TASK BRIEF. In the entries that follow, the first line to write out is the one containing "bowl: present [337,171,380,201]", and the last is the one containing "coffee cup: present". Reproduce that stretch exactly, with nothing before or after it.

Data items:
--- START ---

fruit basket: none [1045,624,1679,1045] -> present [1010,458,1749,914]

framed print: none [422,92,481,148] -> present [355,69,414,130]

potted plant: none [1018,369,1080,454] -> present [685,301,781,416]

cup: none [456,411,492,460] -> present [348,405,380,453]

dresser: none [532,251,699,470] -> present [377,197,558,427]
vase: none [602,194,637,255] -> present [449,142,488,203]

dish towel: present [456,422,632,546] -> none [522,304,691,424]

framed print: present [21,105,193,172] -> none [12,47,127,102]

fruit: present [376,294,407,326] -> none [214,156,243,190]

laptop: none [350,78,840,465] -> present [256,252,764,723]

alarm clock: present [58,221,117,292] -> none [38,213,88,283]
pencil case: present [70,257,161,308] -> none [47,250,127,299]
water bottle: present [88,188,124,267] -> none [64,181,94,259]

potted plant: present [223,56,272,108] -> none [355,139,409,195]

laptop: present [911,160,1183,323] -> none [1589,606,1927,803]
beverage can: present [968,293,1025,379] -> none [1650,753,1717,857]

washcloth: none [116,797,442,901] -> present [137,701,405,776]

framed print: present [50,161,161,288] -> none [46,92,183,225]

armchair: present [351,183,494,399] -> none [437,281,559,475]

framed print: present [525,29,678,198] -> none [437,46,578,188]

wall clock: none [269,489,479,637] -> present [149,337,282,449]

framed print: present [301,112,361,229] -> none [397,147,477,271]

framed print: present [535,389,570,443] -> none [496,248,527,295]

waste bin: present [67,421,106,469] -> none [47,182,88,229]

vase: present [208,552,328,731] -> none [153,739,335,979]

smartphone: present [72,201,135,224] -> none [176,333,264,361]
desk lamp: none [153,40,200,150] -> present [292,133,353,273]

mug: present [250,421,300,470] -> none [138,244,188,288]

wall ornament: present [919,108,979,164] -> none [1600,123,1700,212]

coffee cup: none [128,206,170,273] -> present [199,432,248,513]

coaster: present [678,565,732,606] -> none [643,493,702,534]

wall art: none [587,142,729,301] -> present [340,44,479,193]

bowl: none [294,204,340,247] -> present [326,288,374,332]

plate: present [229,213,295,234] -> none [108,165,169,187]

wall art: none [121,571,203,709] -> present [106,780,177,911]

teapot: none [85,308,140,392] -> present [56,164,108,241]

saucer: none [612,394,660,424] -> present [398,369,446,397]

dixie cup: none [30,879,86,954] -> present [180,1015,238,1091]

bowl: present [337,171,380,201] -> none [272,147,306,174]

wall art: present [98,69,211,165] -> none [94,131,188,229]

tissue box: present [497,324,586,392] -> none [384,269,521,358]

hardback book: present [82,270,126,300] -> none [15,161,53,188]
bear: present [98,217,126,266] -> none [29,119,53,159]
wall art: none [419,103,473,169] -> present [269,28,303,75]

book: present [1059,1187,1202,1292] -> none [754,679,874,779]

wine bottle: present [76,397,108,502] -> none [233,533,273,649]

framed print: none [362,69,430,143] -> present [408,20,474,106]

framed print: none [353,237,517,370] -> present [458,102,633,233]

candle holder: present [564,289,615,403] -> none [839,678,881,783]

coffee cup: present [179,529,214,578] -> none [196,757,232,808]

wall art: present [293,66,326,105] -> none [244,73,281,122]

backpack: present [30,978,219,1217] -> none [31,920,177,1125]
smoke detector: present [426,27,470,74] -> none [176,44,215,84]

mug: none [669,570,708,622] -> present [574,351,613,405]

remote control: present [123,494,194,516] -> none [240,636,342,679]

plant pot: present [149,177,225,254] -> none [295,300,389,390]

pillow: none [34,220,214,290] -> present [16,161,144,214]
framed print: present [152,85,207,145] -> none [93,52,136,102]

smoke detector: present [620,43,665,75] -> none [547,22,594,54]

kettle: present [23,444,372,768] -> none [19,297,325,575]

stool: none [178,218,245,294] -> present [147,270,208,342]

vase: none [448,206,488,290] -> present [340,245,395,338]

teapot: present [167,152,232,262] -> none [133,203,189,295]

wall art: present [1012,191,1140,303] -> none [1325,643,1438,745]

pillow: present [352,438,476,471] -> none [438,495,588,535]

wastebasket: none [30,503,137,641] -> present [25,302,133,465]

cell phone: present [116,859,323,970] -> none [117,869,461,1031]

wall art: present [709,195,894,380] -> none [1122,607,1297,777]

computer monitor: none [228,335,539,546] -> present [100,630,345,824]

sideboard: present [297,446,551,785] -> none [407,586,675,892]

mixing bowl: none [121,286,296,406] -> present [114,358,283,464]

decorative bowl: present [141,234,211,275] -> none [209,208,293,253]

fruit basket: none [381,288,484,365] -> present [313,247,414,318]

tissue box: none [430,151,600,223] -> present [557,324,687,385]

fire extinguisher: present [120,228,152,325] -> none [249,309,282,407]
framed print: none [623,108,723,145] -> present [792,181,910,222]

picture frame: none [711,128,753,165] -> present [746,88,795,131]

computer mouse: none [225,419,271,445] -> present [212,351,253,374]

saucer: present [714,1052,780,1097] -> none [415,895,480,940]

--- END ---

ANSWER.
bowl: present [337,171,380,201] -> none [272,147,306,174]

wall art: present [98,69,211,165] -> none [94,131,188,229]

tissue box: present [497,324,586,392] -> none [384,269,521,358]

hardback book: present [82,270,126,300] -> none [15,161,53,188]
bear: present [98,217,126,266] -> none [29,119,53,159]
wall art: none [419,103,473,169] -> present [269,28,303,75]

book: present [1059,1187,1202,1292] -> none [754,679,874,779]

wine bottle: present [76,397,108,502] -> none [233,533,273,649]

framed print: none [362,69,430,143] -> present [408,20,474,106]

framed print: none [353,237,517,370] -> present [458,102,633,233]

candle holder: present [564,289,615,403] -> none [839,678,881,783]

coffee cup: present [179,529,214,578] -> none [196,757,232,808]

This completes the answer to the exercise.